==== Excerpted text ====

Completely focus on the Diffie-Hellman implementation, and then after we have it working go for the network load estimation. The network estimation can be quite simple, as it misses our scope, and there are other groups focusing on it. A simple estimation can simply observe the tendency of the last few moments of the network, "how is the load of the last few seconds", "is the load growing?", "how much load the key exchange would introduce?".

We will focus on the Group Diffie-Hellman algorithms on Wikipedia[[3]], 2 algorithms, and Steiner[[2]], 6 algorithms, to make our choice.

Task 2 - Choose Group Diffie-Hellman algorithm

We compared the workings of 8 different algorithms, 6 described in Steiner[[2]](GDH.1, GDH.2, GDH.3, ING, BD, BD') and 2 directly from Wikipedia[[3]](WIK.1, WIK.2), using 4 different metrics. The following graphs show these comparisons, and each metric is described following it.

Number of rounds, ends up describing the amount of time needed for n nodes to exchange the messages. As a smaller number of rounds means that more messages can be exchanged concurrently, in the same round.

====

● Required action
How many metrics did the excerpt on choosing a Group Diffie-Hellman algorithm use to compare the algorithms?

==== Given entries ====

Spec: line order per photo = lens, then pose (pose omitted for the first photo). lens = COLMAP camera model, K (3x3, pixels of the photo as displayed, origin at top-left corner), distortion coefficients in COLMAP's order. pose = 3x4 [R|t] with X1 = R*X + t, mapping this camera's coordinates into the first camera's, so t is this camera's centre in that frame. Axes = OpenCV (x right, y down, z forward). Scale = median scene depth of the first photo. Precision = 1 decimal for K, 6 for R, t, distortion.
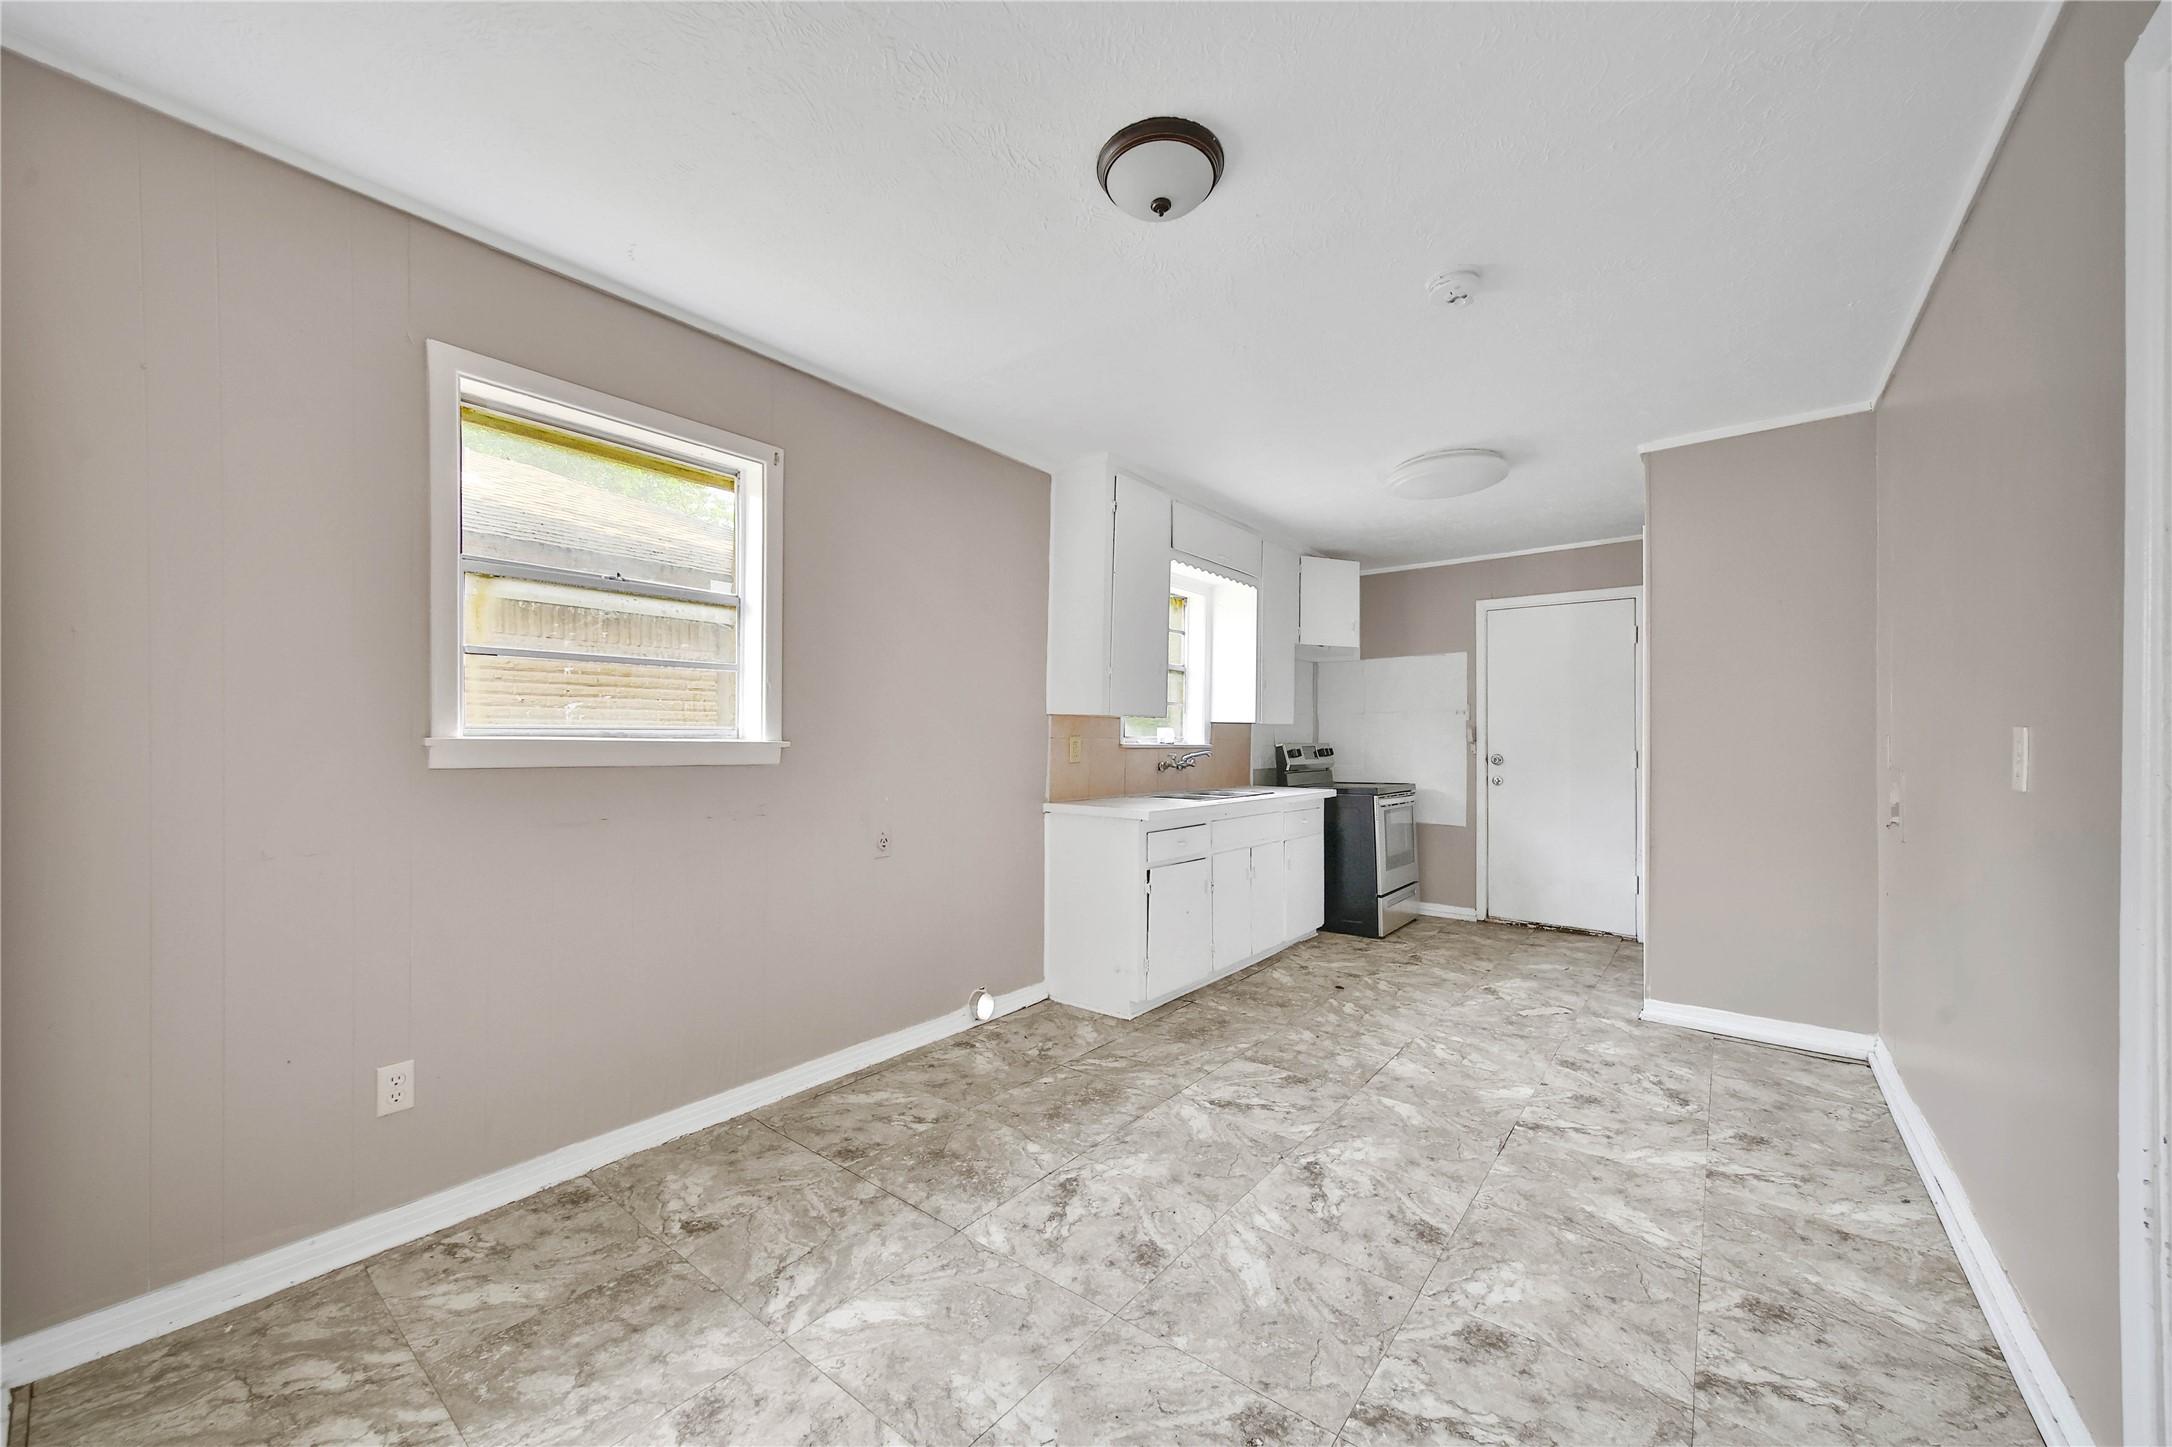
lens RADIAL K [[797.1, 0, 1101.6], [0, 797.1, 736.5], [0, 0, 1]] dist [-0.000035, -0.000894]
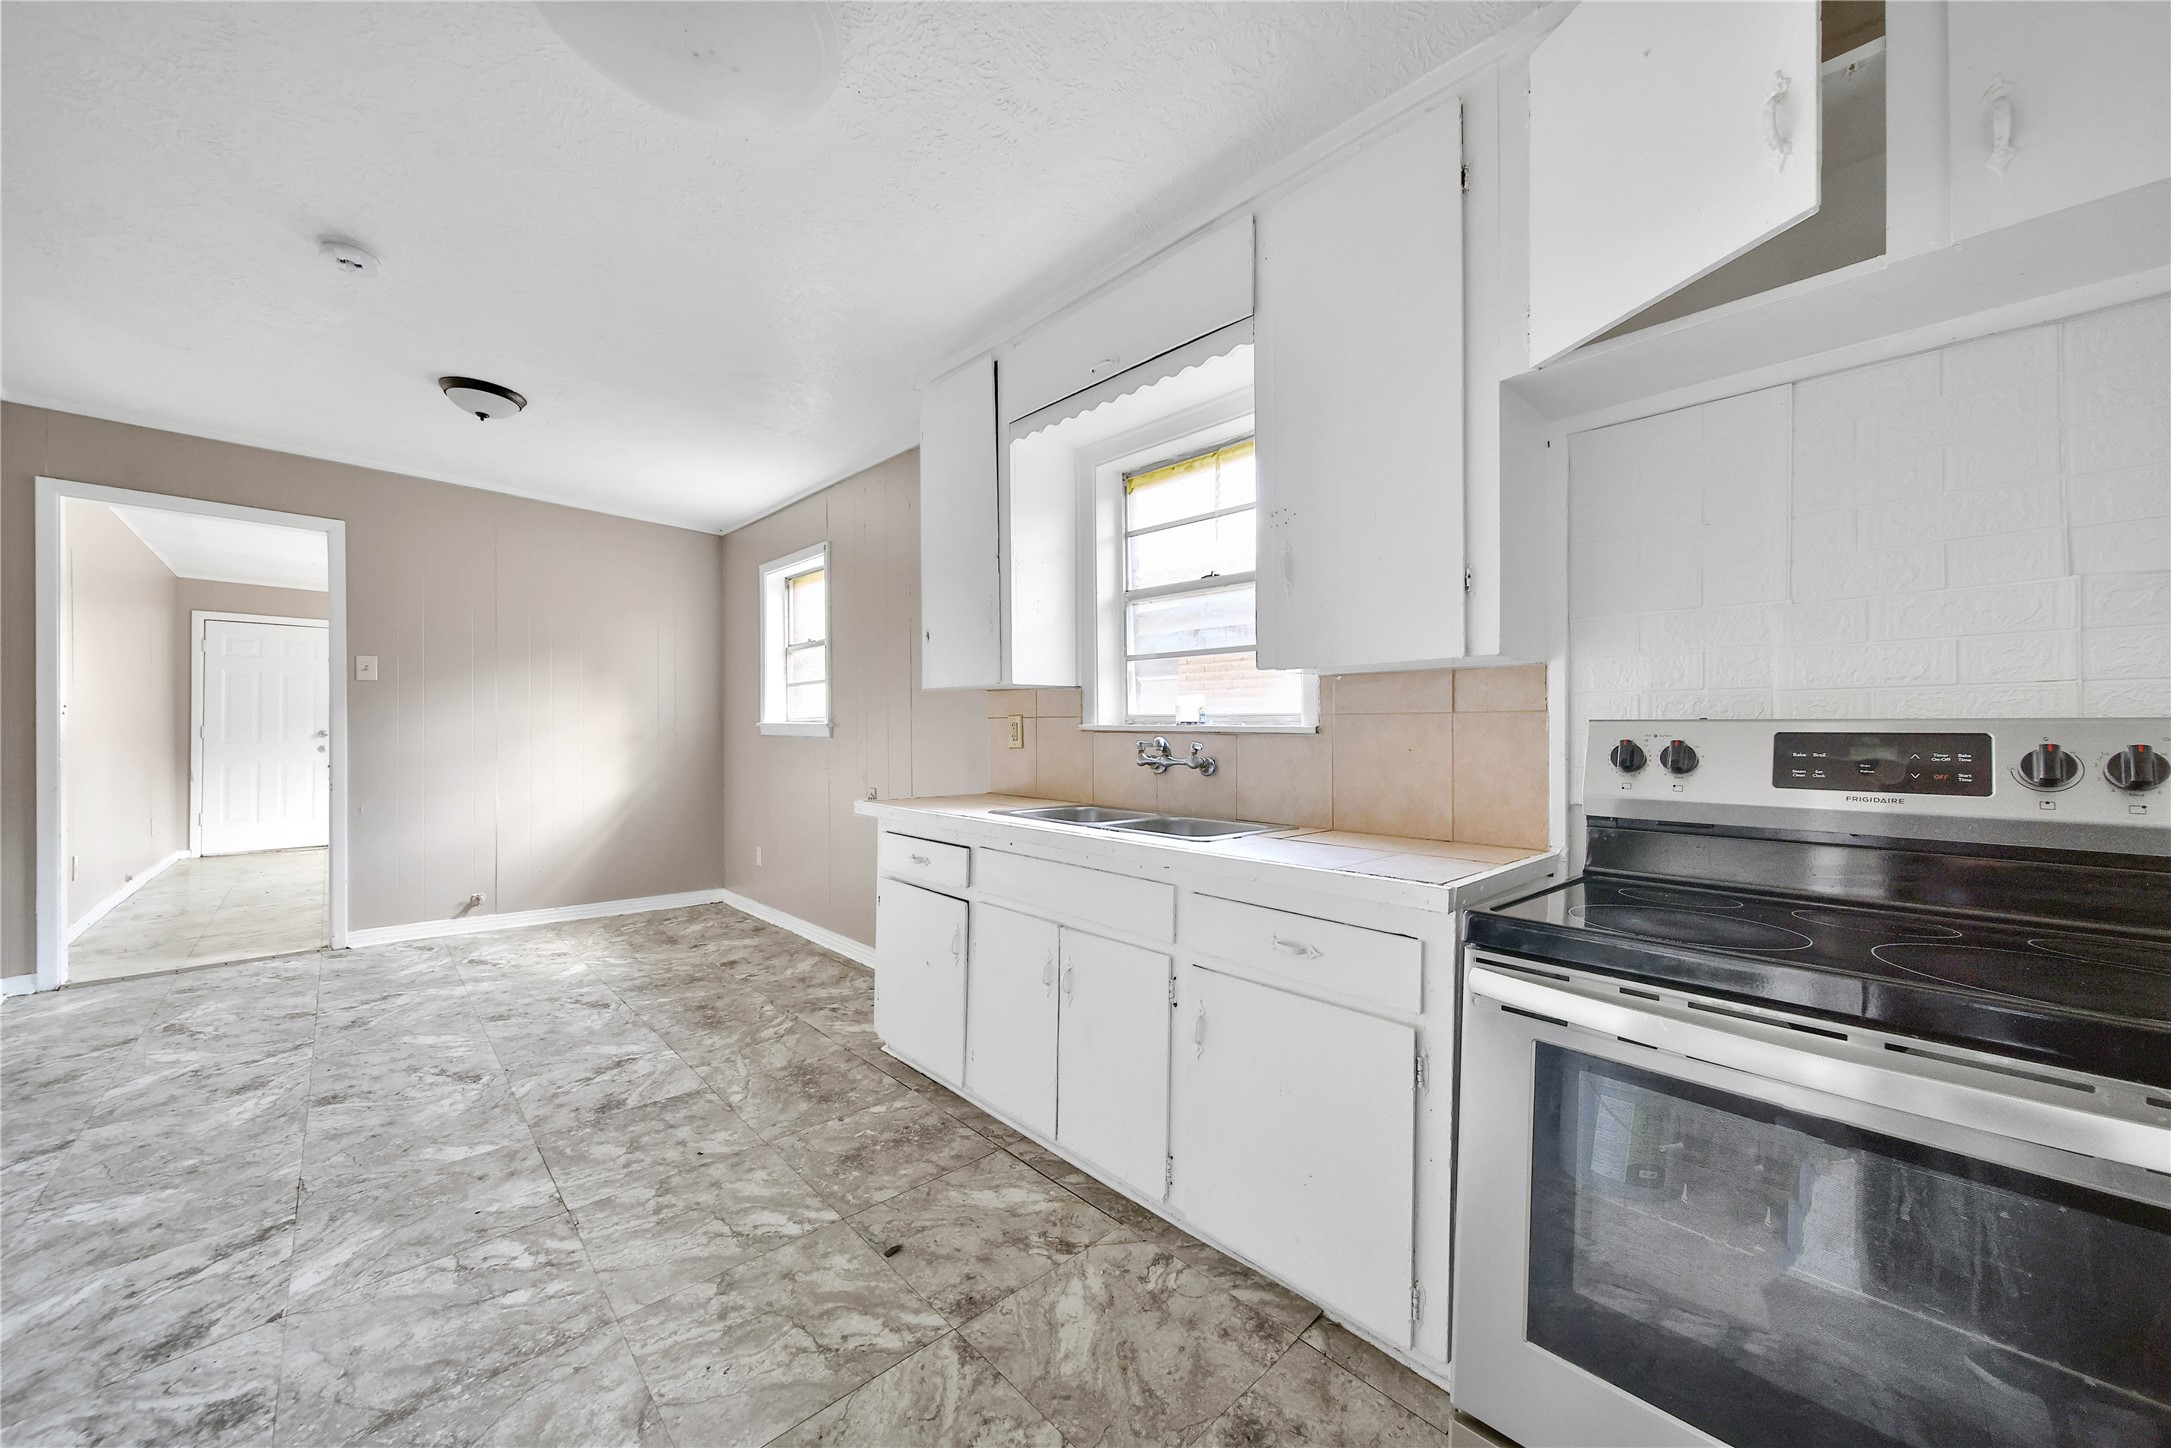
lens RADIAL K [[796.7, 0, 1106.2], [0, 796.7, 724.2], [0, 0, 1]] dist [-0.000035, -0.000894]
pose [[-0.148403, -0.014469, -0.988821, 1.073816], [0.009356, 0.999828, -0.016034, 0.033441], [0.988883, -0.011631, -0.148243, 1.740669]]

====
==== Given entries ====

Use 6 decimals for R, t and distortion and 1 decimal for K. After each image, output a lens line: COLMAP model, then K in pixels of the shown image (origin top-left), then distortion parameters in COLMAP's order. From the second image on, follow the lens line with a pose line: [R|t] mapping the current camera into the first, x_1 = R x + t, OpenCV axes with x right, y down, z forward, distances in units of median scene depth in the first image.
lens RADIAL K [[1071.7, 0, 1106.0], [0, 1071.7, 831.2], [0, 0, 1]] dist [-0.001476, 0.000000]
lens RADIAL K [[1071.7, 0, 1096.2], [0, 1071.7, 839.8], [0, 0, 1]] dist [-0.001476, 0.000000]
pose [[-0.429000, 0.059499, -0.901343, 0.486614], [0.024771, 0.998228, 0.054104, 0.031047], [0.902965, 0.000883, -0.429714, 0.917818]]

====

● Response to the exercise
Four metrics.